I was born in 1967, the youngest of seven children of my parents Dennis and Ann Earley. We have always been a close and loving family. Between 4 and 7, I was educated at my local primary school, and between 7 and 13 I went to Howsham Hall School near York. Typical school days included getting up at 7am, followed by a 2 mile run and a cold bath immediately after, literally run with cold water only (except Nov 1st, All Saints Day, when the cold bath was replaced by a swim across the River Derwent). Discipline was tough, with liberal use of the cane for talking in the dormitory or any other relatively minor offence. But the School toughened us up, and in 25 years of Cross Country competition we were unbeaten, as well as being one of the North's top performing rugby schools. I was the School Cross Country captain, as well as triple colour for Rugby, Cricket and Cross Country, one of only a dozen boys to achieve all three. I also received separate supplementary colours for outstanding Rugby tackling, and I was also Northern Schools Cross Country champion for two consecutive years. Any form of illness at the school was very infrequent and school meals were healthy but pretty basic: more in keeping with food at a military camp in the 1940s desert. The headmaster had been a naval officer in the Second World War, and he brought that level of discipline to the School. I mention these things because, looking back, the toughness and the stamina that Howsham Hall instilled in me from a very early age has been a key bedrock that has enabled me to deal with the astonishing tests and difficulties that I have faced since age 21.

◆ Exercise A:
From the listing, extract the lines from its first line through the line containing "1: (637, 619)", both included, and reproduce them verbatim.
The listing that follows is unrelated to the account of schooling at Howsham Hall.

[Items from a data source]
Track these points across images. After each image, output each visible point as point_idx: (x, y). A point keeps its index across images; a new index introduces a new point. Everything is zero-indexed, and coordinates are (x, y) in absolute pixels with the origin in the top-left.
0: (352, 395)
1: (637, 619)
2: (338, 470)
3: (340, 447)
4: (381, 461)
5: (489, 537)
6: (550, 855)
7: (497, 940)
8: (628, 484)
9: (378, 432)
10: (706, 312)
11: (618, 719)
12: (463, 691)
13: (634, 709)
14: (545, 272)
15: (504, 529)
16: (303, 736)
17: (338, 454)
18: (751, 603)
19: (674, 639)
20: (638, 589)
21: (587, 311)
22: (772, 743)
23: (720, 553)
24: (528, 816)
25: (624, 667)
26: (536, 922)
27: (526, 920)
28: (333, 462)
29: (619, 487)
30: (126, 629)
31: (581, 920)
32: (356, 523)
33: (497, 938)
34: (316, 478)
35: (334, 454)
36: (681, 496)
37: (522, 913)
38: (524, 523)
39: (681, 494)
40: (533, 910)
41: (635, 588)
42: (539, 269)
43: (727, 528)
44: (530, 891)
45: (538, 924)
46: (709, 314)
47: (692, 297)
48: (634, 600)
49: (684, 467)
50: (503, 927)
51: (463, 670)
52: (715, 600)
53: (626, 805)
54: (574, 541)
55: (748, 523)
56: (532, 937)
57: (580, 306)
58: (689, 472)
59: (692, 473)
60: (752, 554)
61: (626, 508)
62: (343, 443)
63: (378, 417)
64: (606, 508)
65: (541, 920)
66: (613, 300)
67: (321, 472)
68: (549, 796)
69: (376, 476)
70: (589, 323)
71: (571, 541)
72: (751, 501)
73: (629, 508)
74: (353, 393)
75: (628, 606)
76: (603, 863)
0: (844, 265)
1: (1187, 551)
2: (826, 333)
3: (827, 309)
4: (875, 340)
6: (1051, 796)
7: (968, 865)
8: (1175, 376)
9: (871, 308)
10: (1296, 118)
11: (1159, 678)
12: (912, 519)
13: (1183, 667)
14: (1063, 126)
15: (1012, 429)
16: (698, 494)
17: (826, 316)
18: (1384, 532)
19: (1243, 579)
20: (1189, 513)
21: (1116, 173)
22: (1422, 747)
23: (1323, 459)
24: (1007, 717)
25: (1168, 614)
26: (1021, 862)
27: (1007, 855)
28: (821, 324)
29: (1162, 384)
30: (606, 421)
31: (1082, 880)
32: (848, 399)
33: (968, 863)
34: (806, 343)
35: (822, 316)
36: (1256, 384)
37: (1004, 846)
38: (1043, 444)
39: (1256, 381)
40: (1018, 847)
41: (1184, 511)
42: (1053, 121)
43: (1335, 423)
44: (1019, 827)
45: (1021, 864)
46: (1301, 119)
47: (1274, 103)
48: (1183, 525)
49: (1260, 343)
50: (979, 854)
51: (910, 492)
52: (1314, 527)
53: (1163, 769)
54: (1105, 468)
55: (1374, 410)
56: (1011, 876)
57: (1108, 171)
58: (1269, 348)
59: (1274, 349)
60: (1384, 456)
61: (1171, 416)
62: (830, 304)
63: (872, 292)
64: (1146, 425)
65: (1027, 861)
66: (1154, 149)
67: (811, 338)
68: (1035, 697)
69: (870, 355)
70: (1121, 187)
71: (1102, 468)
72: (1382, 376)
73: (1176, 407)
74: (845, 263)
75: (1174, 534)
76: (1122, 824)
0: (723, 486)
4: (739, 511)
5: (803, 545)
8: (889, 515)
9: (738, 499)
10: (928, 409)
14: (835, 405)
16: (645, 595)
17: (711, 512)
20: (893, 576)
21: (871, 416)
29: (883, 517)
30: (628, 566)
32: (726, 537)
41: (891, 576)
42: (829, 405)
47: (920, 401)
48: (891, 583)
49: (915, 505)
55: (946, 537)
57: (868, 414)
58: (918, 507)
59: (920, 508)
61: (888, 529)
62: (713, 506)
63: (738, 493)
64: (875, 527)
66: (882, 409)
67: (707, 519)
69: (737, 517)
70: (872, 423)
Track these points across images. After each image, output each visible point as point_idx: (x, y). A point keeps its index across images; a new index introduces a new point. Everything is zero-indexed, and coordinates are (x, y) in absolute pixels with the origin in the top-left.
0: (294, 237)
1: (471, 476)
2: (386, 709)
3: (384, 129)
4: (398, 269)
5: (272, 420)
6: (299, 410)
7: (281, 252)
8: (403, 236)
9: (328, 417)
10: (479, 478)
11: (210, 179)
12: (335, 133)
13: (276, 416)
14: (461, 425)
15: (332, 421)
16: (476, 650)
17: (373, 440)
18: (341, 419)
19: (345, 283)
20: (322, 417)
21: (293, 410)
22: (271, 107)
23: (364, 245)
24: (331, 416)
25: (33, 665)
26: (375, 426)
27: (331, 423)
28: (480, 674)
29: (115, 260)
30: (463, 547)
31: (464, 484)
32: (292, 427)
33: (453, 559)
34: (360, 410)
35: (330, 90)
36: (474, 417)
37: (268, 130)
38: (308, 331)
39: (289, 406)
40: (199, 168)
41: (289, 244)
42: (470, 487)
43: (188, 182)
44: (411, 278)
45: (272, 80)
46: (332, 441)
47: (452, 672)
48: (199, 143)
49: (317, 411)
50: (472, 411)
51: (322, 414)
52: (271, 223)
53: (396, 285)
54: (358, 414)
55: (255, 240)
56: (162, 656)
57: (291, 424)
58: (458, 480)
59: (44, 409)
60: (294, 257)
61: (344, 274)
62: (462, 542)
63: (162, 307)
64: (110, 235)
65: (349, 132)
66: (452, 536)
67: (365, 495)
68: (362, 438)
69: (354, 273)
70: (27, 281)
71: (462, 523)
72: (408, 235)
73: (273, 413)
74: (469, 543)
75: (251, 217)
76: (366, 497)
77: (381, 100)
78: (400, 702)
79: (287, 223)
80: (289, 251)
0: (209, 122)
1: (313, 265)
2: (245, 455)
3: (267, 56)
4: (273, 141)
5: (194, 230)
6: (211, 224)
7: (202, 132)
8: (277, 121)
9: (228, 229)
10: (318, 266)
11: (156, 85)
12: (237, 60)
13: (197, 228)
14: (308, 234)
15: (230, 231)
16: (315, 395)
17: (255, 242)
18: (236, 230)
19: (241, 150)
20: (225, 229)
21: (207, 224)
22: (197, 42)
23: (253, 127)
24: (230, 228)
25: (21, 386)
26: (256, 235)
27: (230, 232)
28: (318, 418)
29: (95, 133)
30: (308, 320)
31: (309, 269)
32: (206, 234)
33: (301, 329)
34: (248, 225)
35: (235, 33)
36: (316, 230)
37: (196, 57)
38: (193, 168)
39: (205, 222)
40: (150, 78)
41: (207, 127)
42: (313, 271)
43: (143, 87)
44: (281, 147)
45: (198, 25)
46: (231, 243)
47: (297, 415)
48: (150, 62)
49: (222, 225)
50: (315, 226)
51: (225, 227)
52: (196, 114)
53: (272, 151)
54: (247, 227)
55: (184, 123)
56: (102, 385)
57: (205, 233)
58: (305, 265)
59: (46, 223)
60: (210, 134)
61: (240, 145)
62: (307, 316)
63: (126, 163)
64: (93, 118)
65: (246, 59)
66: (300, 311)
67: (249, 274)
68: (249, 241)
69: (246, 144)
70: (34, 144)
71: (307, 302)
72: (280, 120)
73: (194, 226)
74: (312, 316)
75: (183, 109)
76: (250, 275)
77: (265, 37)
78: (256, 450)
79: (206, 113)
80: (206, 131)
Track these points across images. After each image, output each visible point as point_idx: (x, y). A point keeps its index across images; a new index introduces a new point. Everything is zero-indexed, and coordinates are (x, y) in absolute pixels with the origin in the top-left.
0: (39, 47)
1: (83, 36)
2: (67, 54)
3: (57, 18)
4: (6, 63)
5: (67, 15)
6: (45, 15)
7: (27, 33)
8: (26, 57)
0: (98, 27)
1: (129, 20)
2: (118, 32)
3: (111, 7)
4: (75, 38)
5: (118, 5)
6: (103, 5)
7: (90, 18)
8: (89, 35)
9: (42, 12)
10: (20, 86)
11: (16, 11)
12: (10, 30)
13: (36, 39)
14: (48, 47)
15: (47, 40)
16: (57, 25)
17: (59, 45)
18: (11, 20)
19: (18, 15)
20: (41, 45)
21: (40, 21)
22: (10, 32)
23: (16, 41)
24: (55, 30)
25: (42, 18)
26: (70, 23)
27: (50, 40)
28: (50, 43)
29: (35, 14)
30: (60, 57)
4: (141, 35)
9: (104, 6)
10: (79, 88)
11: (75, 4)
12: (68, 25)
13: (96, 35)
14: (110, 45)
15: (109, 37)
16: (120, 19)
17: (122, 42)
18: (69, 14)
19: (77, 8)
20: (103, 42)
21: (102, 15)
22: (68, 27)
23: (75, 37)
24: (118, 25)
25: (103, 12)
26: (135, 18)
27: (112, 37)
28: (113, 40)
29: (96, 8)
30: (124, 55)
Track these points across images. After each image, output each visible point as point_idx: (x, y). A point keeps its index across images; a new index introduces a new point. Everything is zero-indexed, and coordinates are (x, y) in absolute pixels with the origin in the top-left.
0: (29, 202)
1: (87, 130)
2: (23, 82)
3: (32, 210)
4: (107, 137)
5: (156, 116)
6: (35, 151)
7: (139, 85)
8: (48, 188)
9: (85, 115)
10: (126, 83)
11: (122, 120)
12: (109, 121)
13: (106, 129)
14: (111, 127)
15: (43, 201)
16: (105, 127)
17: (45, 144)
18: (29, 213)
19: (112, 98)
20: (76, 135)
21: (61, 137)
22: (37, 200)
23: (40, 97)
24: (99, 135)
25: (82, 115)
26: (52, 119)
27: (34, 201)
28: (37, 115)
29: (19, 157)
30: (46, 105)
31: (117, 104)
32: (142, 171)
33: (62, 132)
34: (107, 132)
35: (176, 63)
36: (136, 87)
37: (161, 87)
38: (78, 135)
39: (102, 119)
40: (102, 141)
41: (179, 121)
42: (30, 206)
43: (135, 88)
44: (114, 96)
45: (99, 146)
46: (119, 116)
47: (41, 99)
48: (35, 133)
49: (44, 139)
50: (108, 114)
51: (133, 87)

◆ Exercise B:
Copy the entire account of growing up and attending Howsham Hall School word for word.

◆ Task solution A:
Track these points across images. After each image, output each visible point as point_idx: (x, y). A point keeps its index across images; a new index introduces a new point. Everything is zero-indexed, and coordinates are (x, y) in absolute pixels with the origin in the top-left.
0: (352, 395)
1: (637, 619)

◆ Task solution B:
I was born in 1967, the youngest of seven children of my parents Dennis and Ann Earley. We have always been a close and loving family. Between 4 and 7, I was educated at my local primary school, and between 7 and 13 I went to Howsham Hall School near York. Typical school days included getting up at 7am, followed by a 2 mile run and a cold bath immediately after, literally run with cold water only (except Nov 1st, All Saints Day, when the cold bath was replaced by a swim across the River Derwent). Discipline was tough, with liberal use of the cane for talking in the dormitory or any other relatively minor offence. But the School toughened us up, and in 25 years of Cross Country competition we were unbeaten, as well as being one of the North's top performing rugby schools. I was the School Cross Country captain, as well as triple colour for Rugby, Cricket and Cross Country, one of only a dozen boys to achieve all three. I also received separate supplementary colours for outstanding Rugby tackling, and I was also Northern Schools Cross Country champion for two consecutive years. Any form of illness at the school was very infrequent and school meals were healthy but pretty basic: more in keeping with food at a military camp in the 1940s desert. The headmaster had been a naval officer in the Second World War, and he brought that level of discipline to the School. I mention these things because, looking back, the toughness and the stamina that Howsham Hall instilled in me from a very early age has been a key bedrock that has enabled me to deal with the astonishing tests and difficulties that I have faced since age 21.